## EXTRACT TO READ
* * * * * * * * *

Healthcare providers store a lot of data. Whether it's financial or medical data, it's extremely important that this data is private and secure and can be accessed when needed. In fact, there are many regulations regarding how long a company must retain many types of data. It's also a good idea to have the records on hand in case of any legal needs down the road. However, due to licensing contracts established between healthcare providers and healthcare software companies, the data can become expensive to retain even after the licensed party no longer actively uses the software except to store the data.
As a database analyst intern for Harmony Healthcare IT, a company specializing in healthcare data ETL (extract, transform, load) processes, I helped by porting data from legacy healthcare systems to a database that could be accessed by our company's product, the Health Data Archiver. This consisted of three main steps: 1.) I found the required data points in the database (all of the ones I had worked on had been Microsoft SQL Server DBMSes), then 2.) I created SQL views to access those data points and transformed them to a format that could be read by our Health Data Archiver application, and finally 3.) I extracted the data by creating new tables from those views and loading it to a PostgreSQL database and formatted the Health Data Archiver to read from that new database. This allowed our customers to access the data from the Health Data Archiver, a web app, whenever they needed it, and stop paying for the expensive licenses and services associated with the previous legacy healthcare systems.
On top of all this, I got to experience what it's like to work with lots of regulations surrounding security and privacy (e.g. HIPAA), enterprise cloud systems and data storage, and working with a team in a professional setting.

* * * * * * * * *

## INFORMATION GIVEN
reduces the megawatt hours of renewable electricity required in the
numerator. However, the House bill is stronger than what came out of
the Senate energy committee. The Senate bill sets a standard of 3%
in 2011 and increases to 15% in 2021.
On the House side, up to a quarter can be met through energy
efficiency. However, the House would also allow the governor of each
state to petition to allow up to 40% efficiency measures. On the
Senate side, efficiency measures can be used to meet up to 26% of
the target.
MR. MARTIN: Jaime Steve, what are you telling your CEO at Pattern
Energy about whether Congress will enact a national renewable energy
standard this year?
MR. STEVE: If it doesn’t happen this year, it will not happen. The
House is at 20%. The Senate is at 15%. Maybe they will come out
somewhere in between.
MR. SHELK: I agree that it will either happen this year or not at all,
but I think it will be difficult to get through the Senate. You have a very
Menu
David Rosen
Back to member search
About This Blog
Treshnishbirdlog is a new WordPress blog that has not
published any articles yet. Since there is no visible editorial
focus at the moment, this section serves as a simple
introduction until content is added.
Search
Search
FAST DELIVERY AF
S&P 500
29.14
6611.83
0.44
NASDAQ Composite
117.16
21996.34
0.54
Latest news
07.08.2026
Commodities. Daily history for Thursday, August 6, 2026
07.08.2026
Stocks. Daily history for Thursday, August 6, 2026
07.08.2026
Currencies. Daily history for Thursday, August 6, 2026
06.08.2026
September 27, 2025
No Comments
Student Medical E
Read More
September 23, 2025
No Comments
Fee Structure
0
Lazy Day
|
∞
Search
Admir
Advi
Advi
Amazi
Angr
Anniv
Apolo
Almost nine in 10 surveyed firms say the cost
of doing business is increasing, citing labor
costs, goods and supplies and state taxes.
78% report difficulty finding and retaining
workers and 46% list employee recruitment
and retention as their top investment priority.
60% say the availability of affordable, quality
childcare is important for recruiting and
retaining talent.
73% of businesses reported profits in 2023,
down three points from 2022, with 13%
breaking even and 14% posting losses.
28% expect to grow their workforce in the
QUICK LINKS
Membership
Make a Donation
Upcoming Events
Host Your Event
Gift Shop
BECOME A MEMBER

* * * * * * * * *

## WHAT YOU HAVE TO DO
In the account of the healthcare data internship, what kind of database did the extracted data get loaded into?

## SOLVED PROBLEM
A PostgreSQL database.